The fact that both Tinkerbell and Raymond Catelan had indicated to the Panel that they were satisfied that matters could be dealt with by submission only was also mentioned.

No use of experience

In short measure, the Court dismissed any suggestion that Panel members ought not draw on their experience. Clearly, that is the very function Parliament intended Panel members to play. The Court noted:

“To accept the applicant’s submission that the Panel should not be [entitled to draw on their skill knowledge and experience] would be to strip the Panel in large part of its effectiveness as a specialist body established to resolve takeover disputes, as mandated by the legislation.”

The President’s Club

The other matter that has headed to the Federal Court for judicial review involves the President’s Club Limited (TPC), a listed entity. There, entities associated with Clive Palmer effectively indirectly acquired all of an entity (CDLI) that held over 41% of a listed entity, TPC.

CDLI had previously entered into a revocable deed poll with ASIC, for purposes pertaining to managed investment scheme rules, not to vote more than 10% of the shares in TPC.

Subsequent to the acquisition, CDLI revoked the deed poll with ASIC, giving it unfettered voting rights in TPC. One of the Clive Palmer entities then announced a takeover bid for TPC.

The upstream acquisition gave the Clive Palmer entity a relevant interest in excess of 20% without going through a permitted gateway.

It was argued in the Panel that the revocable deed poll meant CDLI’s voting power was limited to 10% at the time of the upstream acquisition (even though it was subsequently revoked).

If that argument was the cornerstone of a deliberate and considered plan, Sir Humphrey Appleby may have described it as courageous. The Panel had no hesitation in finding that the revocable deed poll had nothing to say in relation to CDLI’s voting power in TPC.

There were various other matters associated with these circumstances including that the Clive Palmer entities had made a bid for TPC. There was also a debate around the nature of ‘villa interests’ (these matters relating to the Palmer Coolum Resort).

Orders

The orders made by the Panel were that CDLI could not exercise any voting rights attached to CDLI’s entire stake in TPC and must not dispose of those shares until a bid, broadly on terms no less favourable than those in the original takeover offer, was made and no less than 50% of offers for shares of independent shareholders accept.

Application for judicial review

On 21 September, the Clive Palmer entities filed an application for judicial review in the Brisbane Registry of the Federal Court.

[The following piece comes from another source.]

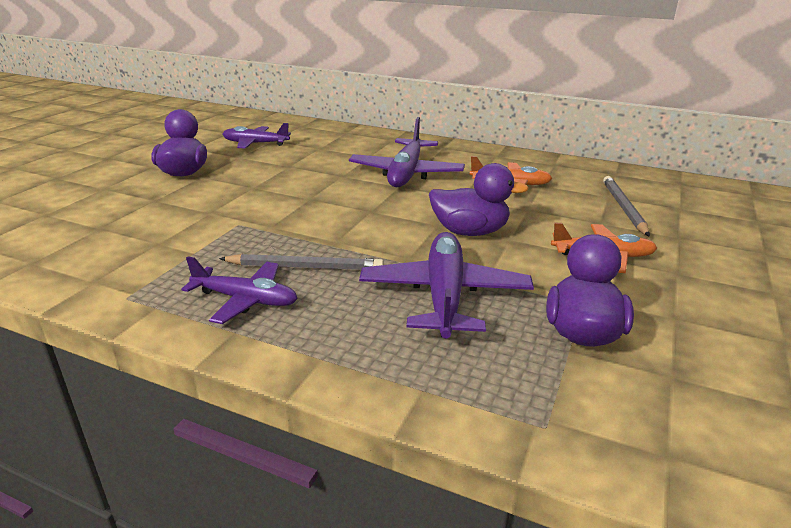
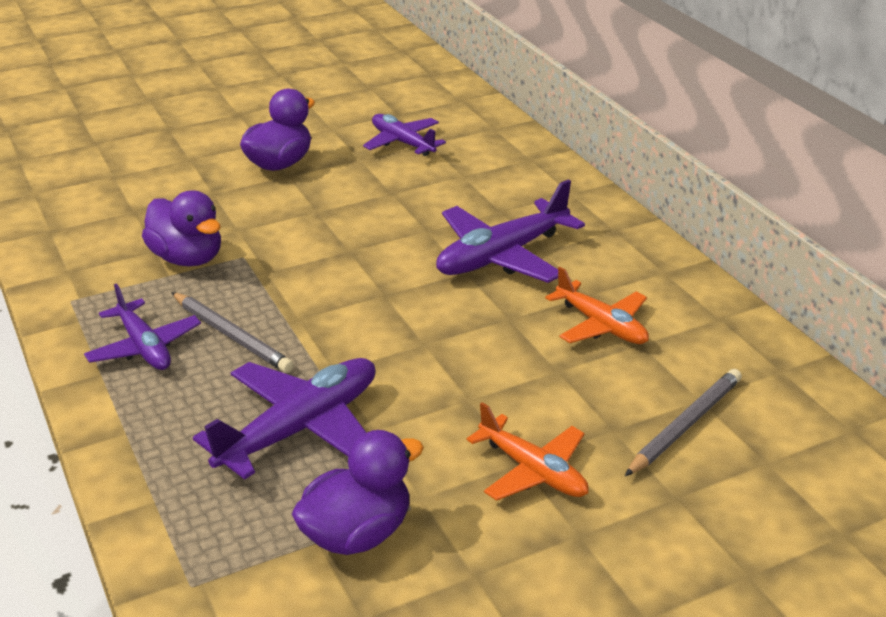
camera: 40 degrees right, 5 degrees up
purple duck [429,163,529,236] -> purple duck moved to [142,190,221,266]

Among the grounds for review were that the time for an application to be made under s657C to the Panel must be 2 months after the relevant circumstances have occurred or a longer period determined by the Panel. It was argued that circumstances were not ongoing and that the application was therefore out of time. Further, the argument ran that if the Panel had extended the time for the application, it did not provide its reasons for doing so and did not afford natural justice in allowing parties to make submissions in relation to this point.

The argument that the downstream acquisition was not in breach of s606 because of the revocable deed poll, and that therefore the Panel made an error of law, formed part of the application.

There is also an application around the ability of the Panel to make orders relating to the villa interests, with the consequence that orders were sought that the Panel improperly exercised its power because its orders were so unreasonable that no reasonable person could have so exercised the powers.

The Clive Palmer entities also made a claim of apprehended bias against the Panel with the consequence that its decision should be quashed. This was on the basis that the President of the Panel was a partner of a law firm where that law firm, in a completely unrelated matter, was involved in acting for a company who was in turn suing a company controlled by Clive Palmer.

Where to from here?

The prospect of judicial review has clearly excited some parties to Panel proceedings. But as CMI Limited demonstrates, judicial review is a disciplined body of law that cannot simply be called upon without good reason. Not every application to the Court will have a fairytale ending.